Ciao Giuseppe, partiamo dall'ultima gara disputata contro il Pavia. Che momento sta attraversando la squadra?

"Siamo consapevoli delle nostre potenzialità e di cosa possiamo dimostrare in questo campionato. I risultati di certo non aiutano, ma la compattezza del nostro gruppo sta venendo fuori giornata dopo giornata: stiamo dimostrando di potercela giocare alla pari anche con realtà del calibro di Alessandria, Pavia, Bassano e SudTirol, che sono tra le 6/7 squadre più attrezzate del campionato. Fa male perdere negli ultimi minuti, come è successo a noi ultimamente, ma sappiamo di poter far bene, migliorando alcuni dettagli: sono questi che alla lunga fanno la differenza".

altParliamo della tua storia. Ci racconti un po' del tuo passato calcistico?

"Provengo dal settore giovanile della Juventus. Quando ero nei Giovanissimi, mi sono trasferito in una squadra dilettantistica, il Rivoli Collegno, con la quale ho centrato per tre volte il titolo di campione regionale e una volta quello di campione d'Italia. Dopo essere passato agli Allievi Nazionali dell'Ivrea, ho fatto il salto in Serie D. Prima Pro Settimo, poi Chieri e da ultimo 4 anni a Borgosesia. Qui, soprattutto negli ultimi due anni, sono diventato un giocatore più completo. Nei primi anni di Serie D, i giovani come me giocavano soprattutto per i vincoli anagrafici imposti in questa categoria. Quando, poi, sono uscito da questa fascia di età, ho dovuto lottare per ritagliarmi uno spazio tra gente molto più grande di me, dimostrando attraverso voglia, fame e determinazione il mio valore".

Per te questo è il primo anno tra i professionisti. Qual è la più grande differenza che hai notato tra dilettantismo e professionismo?

"Sicuramente, tra tutti, il ritmo, che in Lega Pro è molto più elevato rispetto alla Serie D. Anche a livello tecnico la differenza è netta, soprattutto adesso che, con una terza divisione unica, gli organici sono composti anche da giocatori che hanno calcato palcoscenici ben più importanti".

Rispetto all'inizio dell'anno in cosa ti senti migliorato?
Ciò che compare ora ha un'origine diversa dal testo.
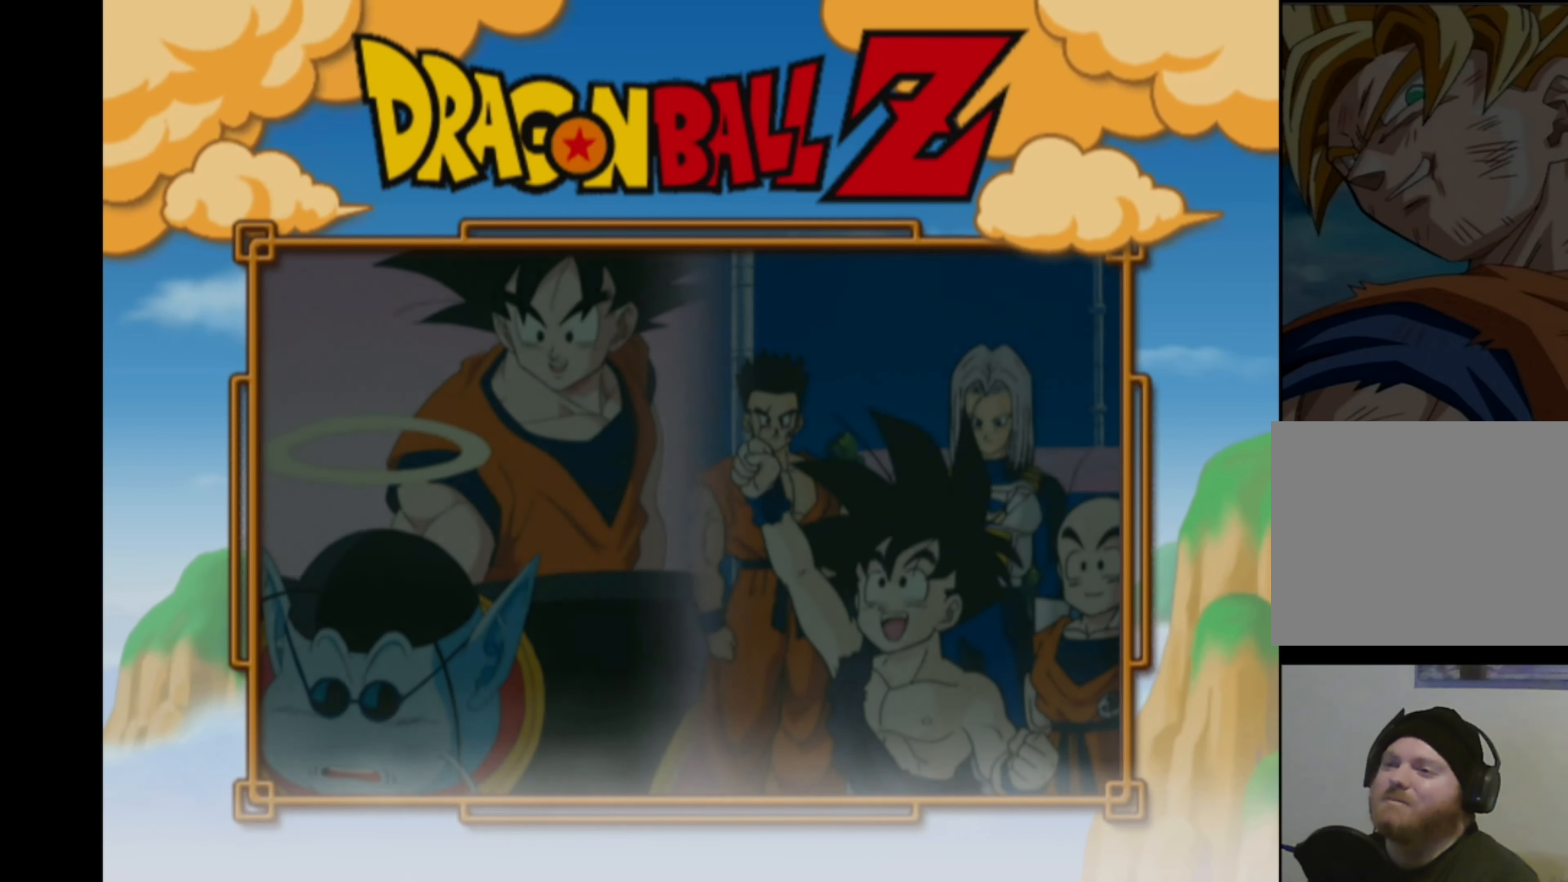
{"buttons": [], "left_stick": "center", "right_stick": "right", "events": [[350, "right_stick", "left"], [400, "right_stick", "up"], [484, "right_stick", "right"]]}
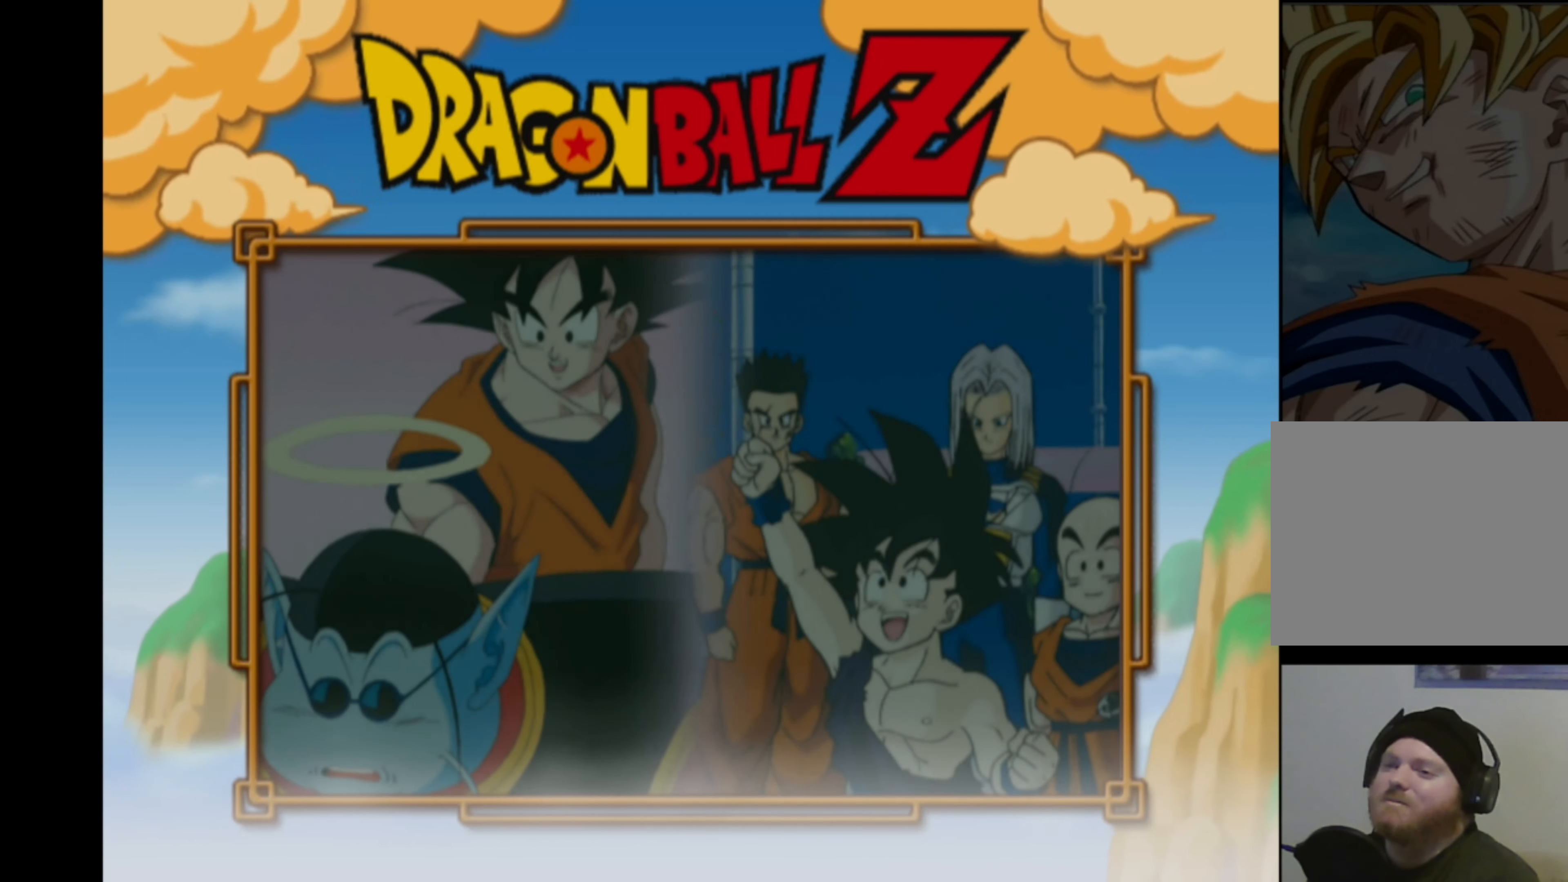
{"buttons": [], "left_stick": "center", "right_stick": "down-right", "events": [[50, "right_stick", "down"], [150, "right_stick", "up"], [217, "right_stick", "right"], [284, "right_stick", "down"], [367, "right_stick", "up-left"], [417, "right_stick", "up-right"], [484, "right_stick", "down-right"]]}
"Mi sento cresciuto a livello tattico. Ho imparato molto a livello difensivo, ma anche in fase di possesso. Per me è una fortuna poter apprendere ogni settimana qualcosa di nuovo da uno staff molto preparato come il nostro".

Cosa serve per andare a far risultato a Cremona?

"Serve l'atteggiamento che abbiamo tenuto nelle ultime partite, cercando di giocare come sappiamo e migliorando negli aspetti nei quali abbiamo dimostrato di essere carenti. Bisogna, soprattutto, essere più attenti in alcune situazioni in cui a volte siamo stati puniti: evitiamo ingenuità e leggerezze, cercando di fare più male all'avversario in fase offensiva".